Document layout detection data
--------

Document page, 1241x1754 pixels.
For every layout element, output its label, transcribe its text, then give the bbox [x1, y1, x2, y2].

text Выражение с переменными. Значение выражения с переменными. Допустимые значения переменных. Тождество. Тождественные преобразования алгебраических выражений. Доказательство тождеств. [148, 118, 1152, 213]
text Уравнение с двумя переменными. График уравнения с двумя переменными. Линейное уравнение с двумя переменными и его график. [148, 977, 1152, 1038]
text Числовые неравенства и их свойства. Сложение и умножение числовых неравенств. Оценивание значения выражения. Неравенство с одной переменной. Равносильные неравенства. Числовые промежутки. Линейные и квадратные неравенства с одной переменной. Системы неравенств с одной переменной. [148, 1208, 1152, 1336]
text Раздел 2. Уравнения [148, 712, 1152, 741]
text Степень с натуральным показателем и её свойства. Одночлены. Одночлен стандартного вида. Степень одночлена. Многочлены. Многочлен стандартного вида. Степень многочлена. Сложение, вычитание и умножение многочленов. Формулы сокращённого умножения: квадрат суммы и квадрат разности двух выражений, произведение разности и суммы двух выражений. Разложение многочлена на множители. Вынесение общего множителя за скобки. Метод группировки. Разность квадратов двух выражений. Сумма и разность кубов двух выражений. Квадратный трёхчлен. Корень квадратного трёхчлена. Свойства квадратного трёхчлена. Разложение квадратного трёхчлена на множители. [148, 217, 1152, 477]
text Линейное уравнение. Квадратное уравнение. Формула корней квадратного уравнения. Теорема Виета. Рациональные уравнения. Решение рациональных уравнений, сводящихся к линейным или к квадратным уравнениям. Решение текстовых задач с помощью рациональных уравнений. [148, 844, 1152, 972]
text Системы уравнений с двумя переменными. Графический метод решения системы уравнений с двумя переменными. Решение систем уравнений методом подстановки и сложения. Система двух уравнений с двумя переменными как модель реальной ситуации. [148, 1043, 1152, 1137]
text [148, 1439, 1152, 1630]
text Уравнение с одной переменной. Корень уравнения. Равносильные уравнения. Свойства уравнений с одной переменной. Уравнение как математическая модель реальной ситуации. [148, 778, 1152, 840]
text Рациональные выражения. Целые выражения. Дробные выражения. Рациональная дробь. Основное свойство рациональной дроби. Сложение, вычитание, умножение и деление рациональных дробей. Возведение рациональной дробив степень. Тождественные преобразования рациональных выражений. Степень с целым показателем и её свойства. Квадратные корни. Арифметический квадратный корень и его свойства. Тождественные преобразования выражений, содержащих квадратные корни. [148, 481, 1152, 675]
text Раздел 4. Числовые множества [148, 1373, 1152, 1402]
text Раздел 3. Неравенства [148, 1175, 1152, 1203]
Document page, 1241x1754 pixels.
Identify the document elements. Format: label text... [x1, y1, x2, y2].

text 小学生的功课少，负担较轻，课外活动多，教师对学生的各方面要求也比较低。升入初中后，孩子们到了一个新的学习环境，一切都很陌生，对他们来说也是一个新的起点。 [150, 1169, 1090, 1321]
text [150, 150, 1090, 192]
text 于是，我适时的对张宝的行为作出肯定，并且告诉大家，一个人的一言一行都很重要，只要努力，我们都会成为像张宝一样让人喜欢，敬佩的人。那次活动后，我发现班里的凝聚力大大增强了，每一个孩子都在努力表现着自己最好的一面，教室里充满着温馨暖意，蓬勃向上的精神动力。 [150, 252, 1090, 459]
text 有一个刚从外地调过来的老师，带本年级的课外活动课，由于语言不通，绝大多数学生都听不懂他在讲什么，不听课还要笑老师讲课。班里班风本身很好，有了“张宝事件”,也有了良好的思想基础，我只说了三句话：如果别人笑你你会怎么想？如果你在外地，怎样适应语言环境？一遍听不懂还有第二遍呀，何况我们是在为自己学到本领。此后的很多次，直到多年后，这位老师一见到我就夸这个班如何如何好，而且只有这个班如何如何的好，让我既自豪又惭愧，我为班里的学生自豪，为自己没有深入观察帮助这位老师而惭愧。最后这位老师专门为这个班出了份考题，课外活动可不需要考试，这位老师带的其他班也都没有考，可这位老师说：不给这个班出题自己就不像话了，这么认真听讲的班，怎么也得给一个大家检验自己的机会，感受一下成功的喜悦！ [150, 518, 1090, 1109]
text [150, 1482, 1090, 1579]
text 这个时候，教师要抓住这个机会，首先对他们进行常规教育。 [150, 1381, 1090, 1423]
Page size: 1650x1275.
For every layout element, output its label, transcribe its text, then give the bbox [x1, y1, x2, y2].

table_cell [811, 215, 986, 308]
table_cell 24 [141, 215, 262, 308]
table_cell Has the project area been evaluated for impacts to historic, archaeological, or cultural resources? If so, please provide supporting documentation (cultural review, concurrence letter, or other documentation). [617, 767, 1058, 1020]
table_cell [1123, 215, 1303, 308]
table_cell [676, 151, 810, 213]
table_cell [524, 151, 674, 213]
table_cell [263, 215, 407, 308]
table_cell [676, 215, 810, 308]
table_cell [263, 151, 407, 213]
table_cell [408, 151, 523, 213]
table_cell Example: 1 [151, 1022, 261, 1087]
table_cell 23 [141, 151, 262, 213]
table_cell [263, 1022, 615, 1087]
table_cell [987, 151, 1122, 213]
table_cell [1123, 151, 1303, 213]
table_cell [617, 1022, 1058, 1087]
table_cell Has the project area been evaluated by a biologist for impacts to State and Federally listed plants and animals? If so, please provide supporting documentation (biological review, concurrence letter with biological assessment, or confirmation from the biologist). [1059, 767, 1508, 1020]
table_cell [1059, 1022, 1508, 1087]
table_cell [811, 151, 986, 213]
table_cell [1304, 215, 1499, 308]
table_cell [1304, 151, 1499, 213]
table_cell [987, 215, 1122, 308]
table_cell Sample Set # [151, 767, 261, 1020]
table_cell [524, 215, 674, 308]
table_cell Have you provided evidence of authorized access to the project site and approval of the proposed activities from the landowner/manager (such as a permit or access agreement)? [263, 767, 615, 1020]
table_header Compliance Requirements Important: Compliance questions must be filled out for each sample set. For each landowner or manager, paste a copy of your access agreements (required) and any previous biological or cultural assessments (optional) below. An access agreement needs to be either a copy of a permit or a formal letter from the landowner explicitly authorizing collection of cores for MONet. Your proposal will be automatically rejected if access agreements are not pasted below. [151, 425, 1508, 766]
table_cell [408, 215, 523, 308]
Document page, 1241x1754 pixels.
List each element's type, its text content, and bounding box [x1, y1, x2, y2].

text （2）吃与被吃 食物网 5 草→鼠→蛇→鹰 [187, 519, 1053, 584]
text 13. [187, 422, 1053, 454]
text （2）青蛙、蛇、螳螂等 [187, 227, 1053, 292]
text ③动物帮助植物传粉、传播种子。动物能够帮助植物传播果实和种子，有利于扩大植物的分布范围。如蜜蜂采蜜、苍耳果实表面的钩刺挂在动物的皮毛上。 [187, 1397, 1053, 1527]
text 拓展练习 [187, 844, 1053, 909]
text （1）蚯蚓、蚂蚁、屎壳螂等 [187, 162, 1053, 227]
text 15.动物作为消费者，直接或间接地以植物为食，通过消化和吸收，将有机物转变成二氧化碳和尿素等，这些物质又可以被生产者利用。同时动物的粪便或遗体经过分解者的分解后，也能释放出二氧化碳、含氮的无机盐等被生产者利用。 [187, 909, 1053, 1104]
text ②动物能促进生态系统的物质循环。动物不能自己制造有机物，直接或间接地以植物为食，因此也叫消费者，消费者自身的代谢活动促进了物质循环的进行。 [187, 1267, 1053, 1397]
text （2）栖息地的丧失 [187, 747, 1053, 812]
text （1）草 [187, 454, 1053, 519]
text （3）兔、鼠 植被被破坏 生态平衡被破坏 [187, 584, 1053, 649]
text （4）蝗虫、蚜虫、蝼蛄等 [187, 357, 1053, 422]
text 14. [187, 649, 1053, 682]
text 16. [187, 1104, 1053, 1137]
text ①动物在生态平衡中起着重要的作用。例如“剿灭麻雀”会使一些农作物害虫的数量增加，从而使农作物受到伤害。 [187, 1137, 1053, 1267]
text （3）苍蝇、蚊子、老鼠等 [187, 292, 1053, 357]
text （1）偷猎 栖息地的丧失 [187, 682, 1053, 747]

--------

• **Requirement**:
"栖息地的丧失" is the string to look for; please copy every line of the records above where it appears.

• **Completed exercise**:
text （2）栖息地的丧失 [187, 747, 1053, 812]
text （1）偷猎 栖息地的丧失 [187, 682, 1053, 747]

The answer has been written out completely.